0

There are two links format: (with title in a[1] or a[2]

I want it clicks all links in the websites in every page, but using the following codes, it just clicking the first one again and again.

The first link in the website is always [2], with the rest are a[1], I don't know how to click all links then if only use a[1], then 'WebDriverException: unknown error: unsupported protocol (Session info: chrome=88.0.4324.104)'.

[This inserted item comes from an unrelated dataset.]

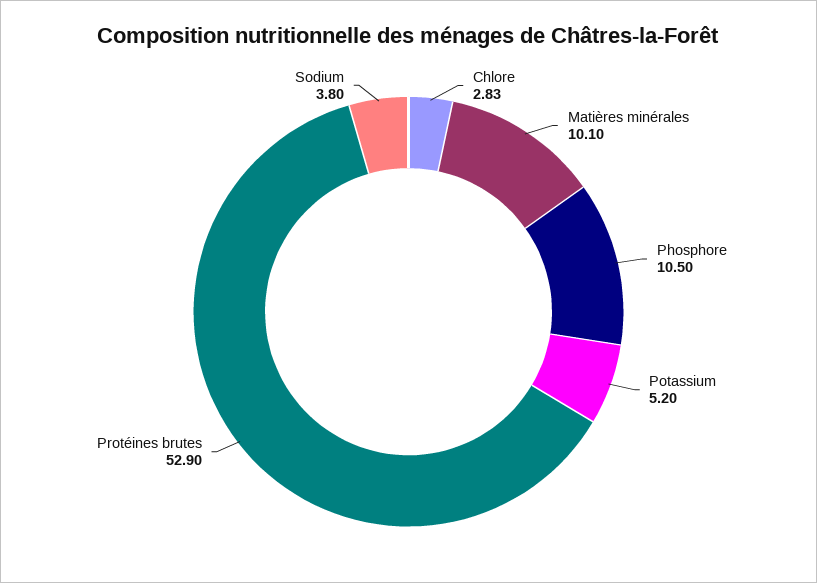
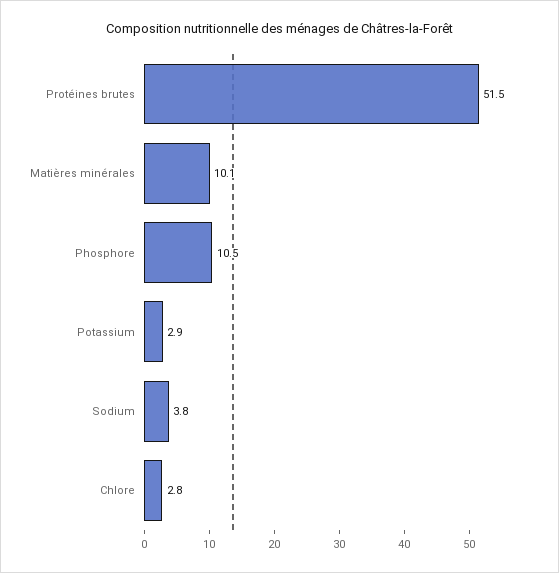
Chlore: 2.83 -> 2.8
Potassium: 5.2 -> 2.9
Protéines brutes: 52.9 -> 51.5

<div class="company-left-title">
<a href="javascript:Go('/qy-l-0-4-3595-3595-1.html');">
            </a>
<a href="http://15256160037.58food.com/" target="_blank">亳州市九熹堂药业有限公司</a>  
            </div>

OR

<div class="company-left-title">
            <a href="http://hubeianran.58food.com/" target="_blank">湖北安然保健品有限公司</a>                
            </div>

I used:

driver.get('http://www.58food.com/qy-l-0-3595.html')
while True:
    try:
        links = [link.get_attribute('href') for link in driver.find_elements_by_xpath('//*[@class="company-left-title"]/a[2]')]
    except:
        links = [link.get_attribute('href') for link in driver.find_elements_by_xpath('//*[@class="company-left-title"]/a[1]')]
    for link in links:
        driver.get(link)
        driver.back()
halfer
  • 19,824
  • 17
  • 99
  • 186
Joyce
  • 435
  • 4
  • 13
  • This sounds like an [X-Y problem](http://xyproblem.info/). Instead of asking for help with your solution to the problem, edit your question and ask about the actual problem. What are you trying to do? – undetected Selenium Feb 07 '21 at 12:32
  • @Cathy did you want all the links for the two xpaths which given your site is 16 links. – Arundeep Chohan Feb 07 '21 at 15:09
  • Please read [Under what circumstances may I add “urgent” or other similar phrases to my question, in order to obtain faster answers?](//meta.stackoverflow.com/q/326569) - the summary is that this is not an ideal way to address volunteers, and is probably counterproductive to obtaining answers. Please refrain from adding this to your questions. – halfer Feb 11 '21 at 21:07

3 Answers3

0

In the first format you showed, this is the element hierarchy:

div
  |-- a
  |-- a

The xpath expression to find the a elements would be '//*[@class="company-left-title"]/a'.

In the second format, there are also a elements underneath a p element:

div
  |--a
  |--p
     |--a

You need the previous xpath expression to find the first a, but you also need another, separate, xpath expression for the second a: '//*[@class="company-left-title"]/p/a'.

joao
  • 2,220
  • 2
  • 11
  • 15
  • Hi, but the title I want to get is in the first element in a, I do not want the p/a indeed, I can delete that part to prevent any confusion, sorry for that – Joyce Feb 07 '21 at 09:17
  • You should also show more of the outputs or errors that you're receiving, so we can understand what'shappening. And be sure to change the a[2] to just a in the xpath. – joao Feb 07 '21 at 09:39
  • it just clicking the first title again and again, the first link in the website is always [2], with the rest are a[1], I dont know how to click all links then – Joyce Feb 07 '21 at 09:42
0

You can try to put your XPath in parenthesis so that you get the second occurence:

(//*[@class="company-left-title"]/a)[2]

Reference:
Xpath to get the 2nd url with the matching text in the href tag

K. B.
  • 3,342
  • 3
  • 19
  • 32
0

To grab all 16 links use the | or for both xpaths.

links = [link.get_attribute('href') for link in driver.find_elements_by_xpath('//*[@class="company-left-title"]/a[2] | //*[@class="company-left-title"]/a[1] ')]
Arundeep Chohan
  • 9,779
  • 5
  • 15
  • 32